Die Geschichte ist bekannt und daher auch schnell erzählt: 2015 wären die Mehrheitsverhältnisse in Folge der Flüchtlingskrise beinahe gekippt. Die FPÖ war auf dem Weg zu Platz eins. Die ÖVP stand vor ihrem Untergang. Es ist ihr unter der Führung von Sebastian Kurz allein dadurch gelungen, ihn abzuwenden und selbst an die Spitze zu kommen, dass sie die freiheitlichen Inhalte explizit übernommen hat.

In weiterer Folge hat sie es wiederum geschafft, noch stärker zu werden, indem sie konsequent dabei geblieben ist. Konkret: Wir nehmen möglichst keine Flüchtlinge mehr auf. Und wir helfen auch keinen Flüchtlingen, die auf dem Weg zu uns sind, weil das nur weitere anziehen würde. Wobei uns allen bewusst sein muss, dass das „nicht ohne hässliche Bilder“ gehen wird, wie Sebastian Kurz schon vor vier Jahren gesagt hat.

Das Bemerkenswerte ist, dass sich diese Politik selbst befeuert, indem sie nichts tut, was zu einer nachhaltigen Lösung der Probleme beitragen würde. Ganz im Gegenteil, es gibt keine (nennenswerte) Hilfe vor Ort, keine Vermittlungsversuche auf diplomatischer Ebene, der türkische Präsident Recep Tayyip Erdoğan, der leider ein Schlüsselspieler in der nunmehrigen Krise ist, wird vielmehr ausschließlich angegriffen. Sprich: All das treibt eher mehr Leute in die Flucht und macht es möglich, sich dagegen zu stellen.

Die politischen Folgen für Österreich sind offensichtlich: Die ÖVP pflegt hier ihre Position. Und zwar so wirkungsvoll, dass es den Freiheitlichen schon mit zum Verhängnis geworden ist.
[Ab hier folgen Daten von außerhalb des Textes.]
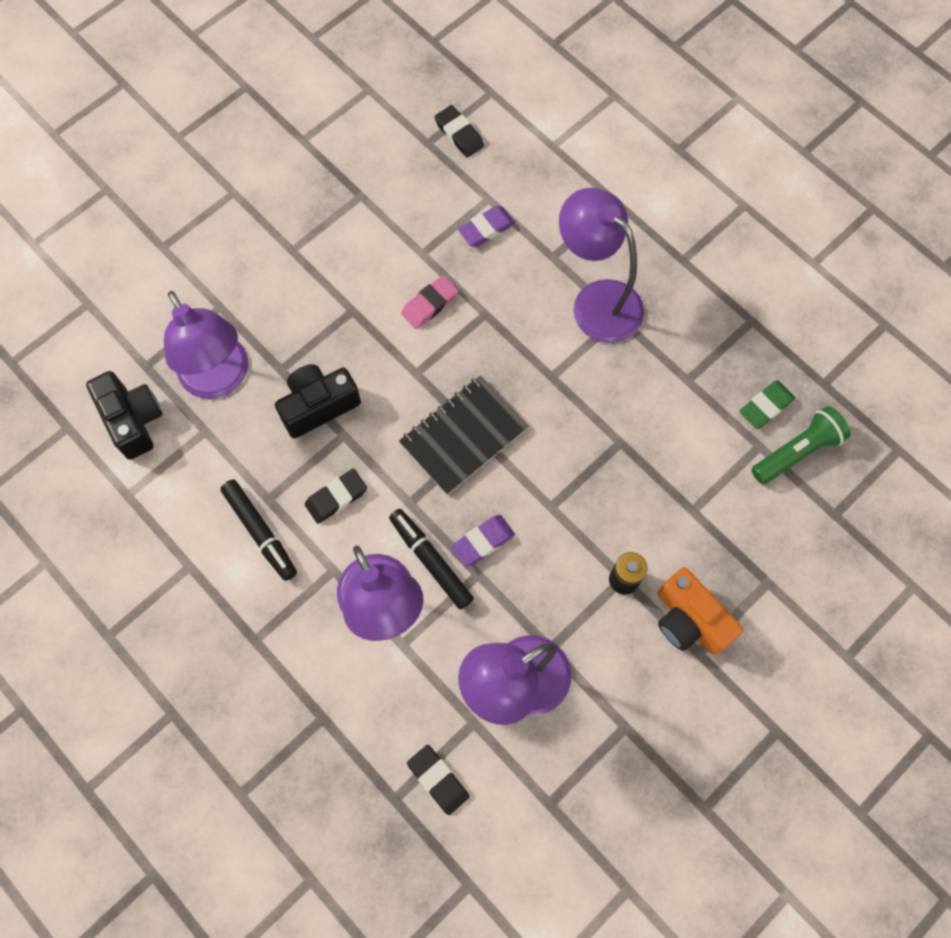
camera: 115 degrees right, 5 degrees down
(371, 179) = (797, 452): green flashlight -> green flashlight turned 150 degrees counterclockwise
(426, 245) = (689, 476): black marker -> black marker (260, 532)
Ihnen ist schon zu Koalitionszeiten kaum noch Platz geblieben neben der Volkspartei.

Jetzt sind die Grünen dran: Als loyale Partner der ÖVP werden sie von dieser quasi automatisch von links nach rechts gerückt. Ja, sie sehen sich gezwungen, das, was Sebastian Kurz als ordentliche Mitte-Rechts-Politik bezeichnet, mitzutragen. Also können sie nicht einmal vermeintliche Akzentverschiebungen erreichen: Seinen Vorstoß, Frauen und Kinder aus Griechenland zu holen, packte Vizekanzler Werner Kogler (Grüne) nicht nur ein; er tat ihn selbst auch noch als persönliche Meinung ab. Und der grüne Hinweis, drei Millionen Euro Soforthilfe für syrische Flüchtlinge durchgesetzt haben, ist der Rede nicht wert: Aus dem Auslandskatastrophenfonds, aus dem das Geld kommt, fließt seit Jahren schon mehr Geld dafür; es bekommt jetzt halt nur ein neues Mascherl.
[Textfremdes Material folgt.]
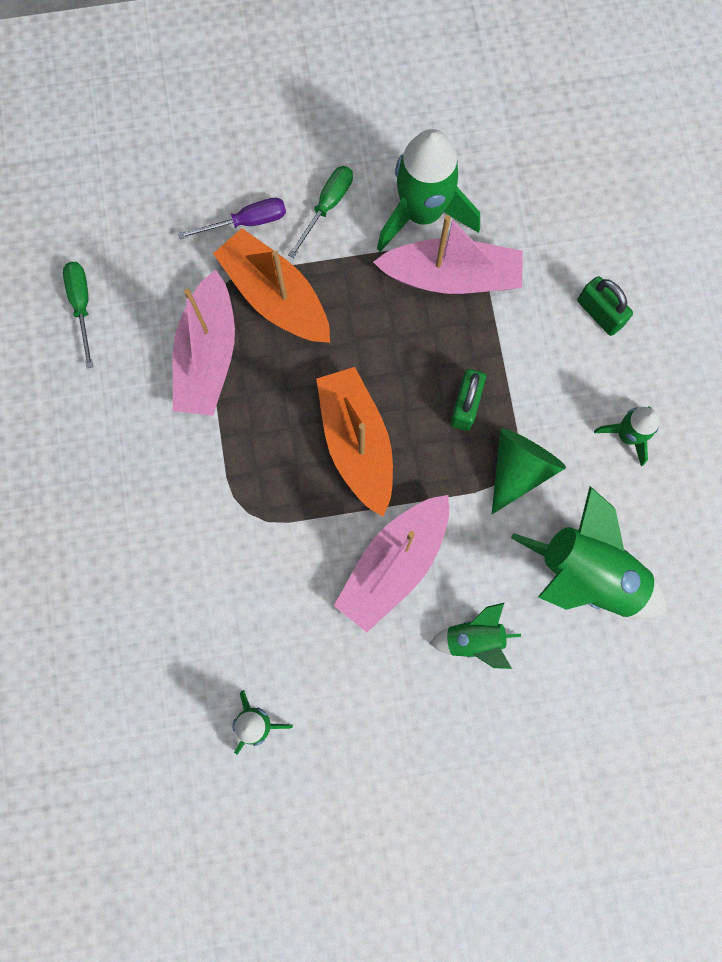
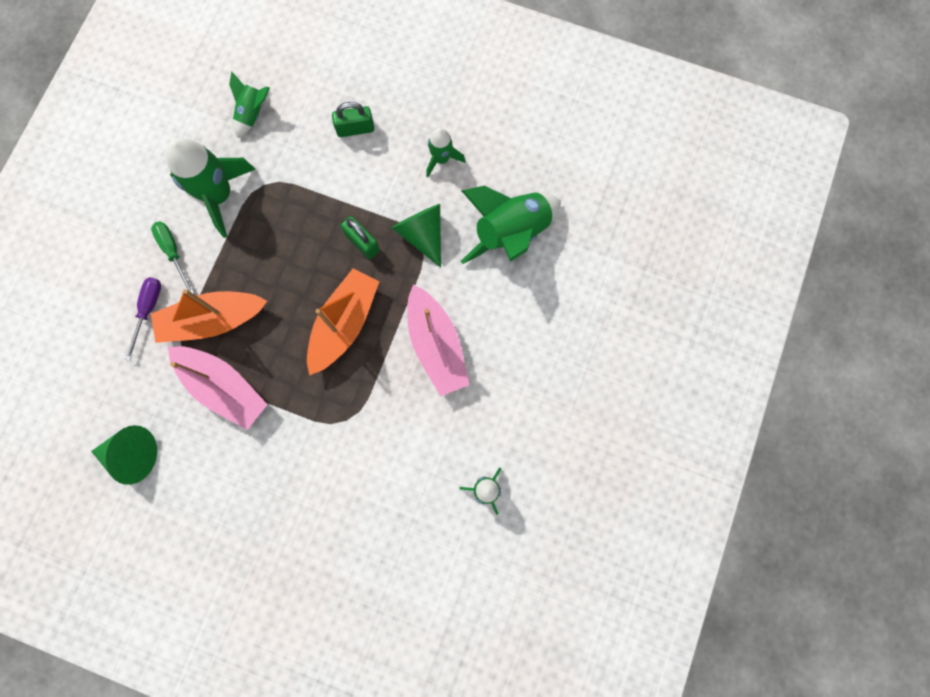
camera: 60 degrees left, 0 degrees up
(82, 306) = (132, 454): green screwdriver -> green cone
(356, 443) = (344, 324): orange boat -> orange boat turned 105 degrees clockwise
(451, 276) = (273, 202): pink boat -> none
(474, 639) = (511, 323): green rocket -> green rocket (253, 114)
Doch zurück zur ÖVP: Sie ist getrieben von der Angst, dass sich 2015 wiederholen könnte. Wobei sie das ganz anders versteht, als es gemeinhin verstanden wird: Gemeint sind nicht die Flüchtlinge, gemeint ist ihr eigenes Schicksal. Ihren eigenen Untergang gilt es durch eine unmissverständliche Politik gegen Flüchtlinge abzuwenden. Folglich gibt es diesbezüglich keinen Spielraum für sie; und weil das so existenziell ist, wird sie wohl auch auf Dauer versuchen, dabei zu bleiben.